Published on: Monday January 14, 2019

Jan 11, 2019

I knew when I started writing The Woman in the Dark that I wanted it to be a psychological thriller about a family in crisis. I wanted to get into their minds as their world unravelled, to sneak behind their closed front door to see how everything unfolded. The Walker family came first, Patrick, Sarah, Joe and Mia, moving into my head, scenes and chapters and scenarios unfolding – snippets of dialogue that I muttered aloud as I walked the dog or dropped the children off at school. But they wouldn’t come fully alive – there was no plot, no real story, just a soap opera acted out in my head by this poor family.

I realised after a while what was missing – my family were homeless. I didn’t have a setting and for me, setting is as important as character.

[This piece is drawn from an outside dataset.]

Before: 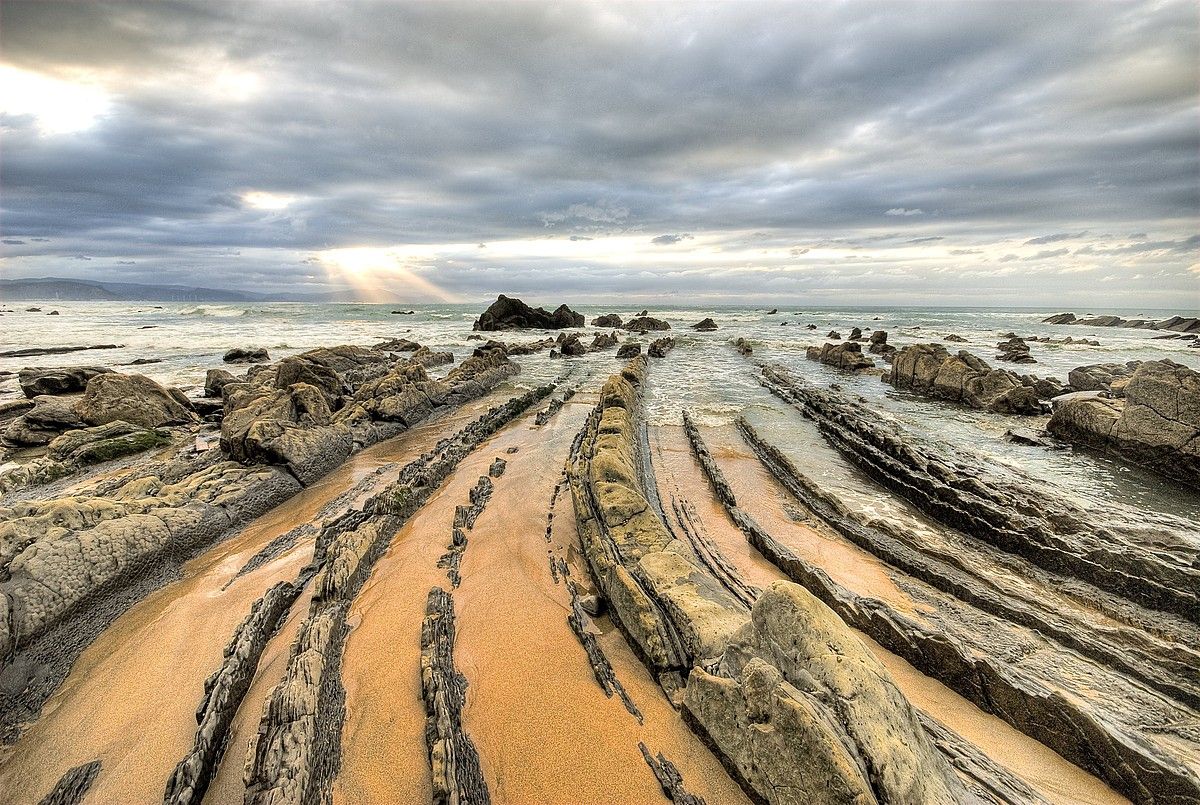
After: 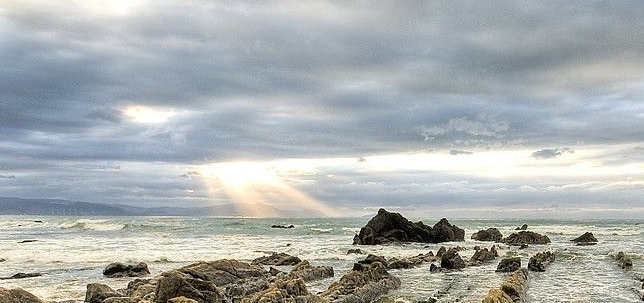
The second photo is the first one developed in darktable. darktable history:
crop: left 10.083%, top 10.737%, right 36.176%, bottom 51.586%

Sometimes the setting almost becomes a character, as it has done in The Woman in the Dark.

The characters gave me the setting I needed – as I plunged the depths of Patrick’s troubled past, he gave me the Murder House – both the idyllic vision of a perfect family home he presents to Sarah, and the reality of it; abandoned, decaying, notorious as the site of a horrific triple murder. Full of cold spots, creaks and locked rooms, the Murder House became one of the antagonists and was the catalyst for bringing the book alive. Until I put the key in the front door of the Murder House, there was no story.

From the Murder House, the world of my story grew – it needed to be in a small town, so everyone knew what had happened and everyone would be there to witness the day the Walkers moved in. I borrowed beaches and promenades and fairgrounds from all the local seaside towns around me to create my fictional town, setting the book out of season so the spotlight is firmly on the family moving into the Murder House. Plus – isn’t there something deliciously creepy about a seaside town out of season?

The Walkers move in fifteen years after Patrick’s childhood home became the Murder House, but the memories are still there – constant reminders in the faces of the neighbours who cross the street to avoid it, in the faded height chart scribbled on the wall in the wobbly writing of a murdered child, in the things Sarah finds as she attempts to make the house into a home. Is the house haunted by the murdered family? Or are the cold spots purely in my characters’ imaginations?

I leave that for the reader to decide as they join the mysterious stranger watching the house; watching and wondering – how long before more blood is spilled in the Murder House?